== Task instructions ==
1. Transcribe, word for word, the passage of the MLflow on Databricks text that begins with the words containing "Managed MLflow can" and ends with "notebook revision capture.".
2. Pick up the text about MLflow on Databricks after its final sentence and keep writing it.

*** Opening of Source text ***

MLflow on Databricks: Key Capabilities and a Quick Tutorial

What Is MLflow on Databricks?

Databricks is a cloud-based data science, data engineering, and machine learning operations platform based on the lakehouse architecture. This is a new data management architecture that combines the benefits of data lakes and data warehouses.

Managed MLflow is a service built on the open source MLflow platform, developed by Databricks. The service lets you manage the entire machine learning lifecycle with reliability, security, and scalability appropriate for enterprise projects. It provides an integrated environment to track and secure machine learning model training and ML projects running in production.

Managed MLflow can be either fully managed on customer infrastructure, or hosted by Databricks. In addition to open source MLflow capabilities, it offers enterprise-grade security features, experiment management, high availability, and other Databricks features like notebook revision capture.

*** Close of Source text ***
*** Opening of Provided information ***

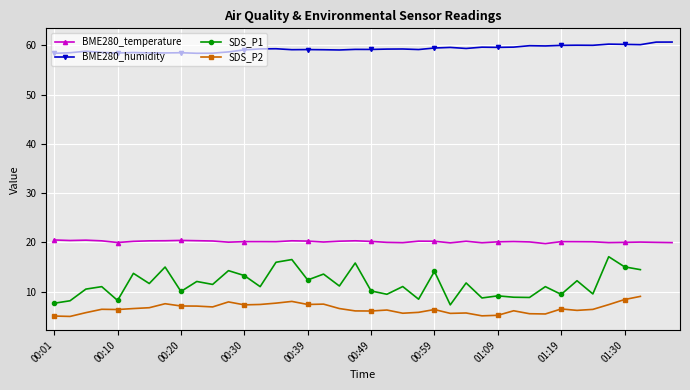

The BME280_humidity series shows 98.5 at 00:59. True or false?

False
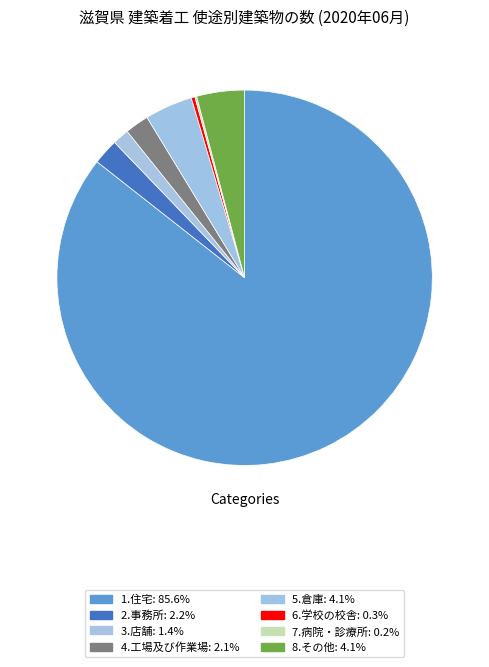

How many segments does this pie chart have?

8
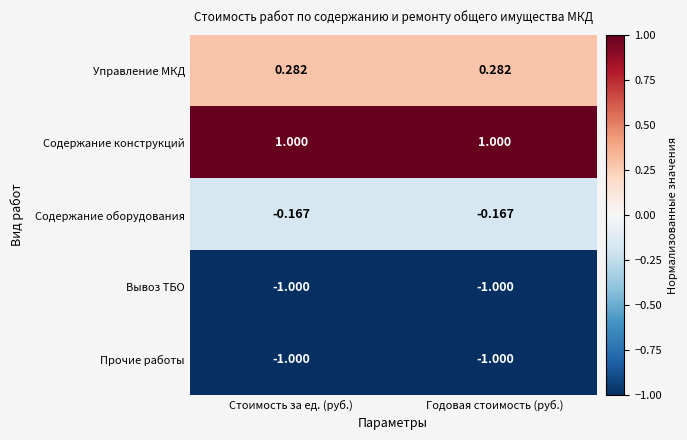

What is the total value across all series at Стоимость за ед. (руб.)?

-0.9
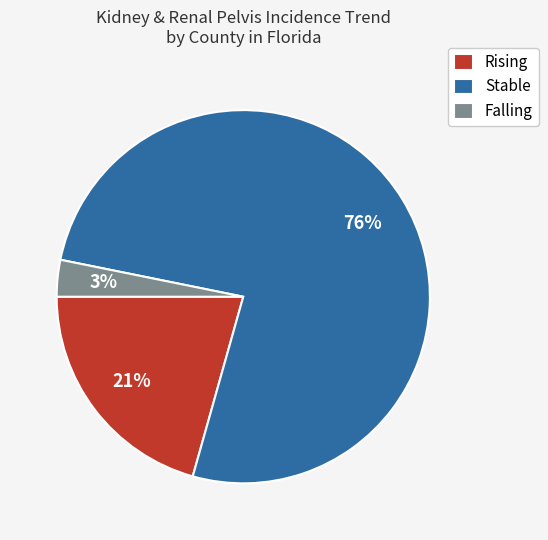

Which category has the biggest portion of the pie?

Stable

*** Close of Provided information ***

== Responses for each task ==
1.
Managed MLflow can be either fully managed on customer infrastructure, or hosted by Databricks. In addition to open source MLflow capabilities, it offers enterprise-grade security features, experiment management, high availability, and other Databricks features like notebook revision capture.

2.
Related content: Read our detailed guide to MLflow

In this article:

Running MLflow Projects on Databricks
Quick Tutorial: Create Your MLflow Project in Databricks
Additional Capabilities of MLflow on Databricks

~MLflow Model Registry on Databricks
~MLflow Model Serving on Databricks
~Databricks Autologging

Managing Machine Learning Infrastructure with Run:ai

Running MLflow Projects on Databricks

MLflow Projects is a component offering a reusable, reproducible format to package code for data science applications. It includes command-line tools and an API to run projects. You can also integrate it with the Tracking component to automate the recording of your source code’s Git commit and parameters, enabling reproducibility.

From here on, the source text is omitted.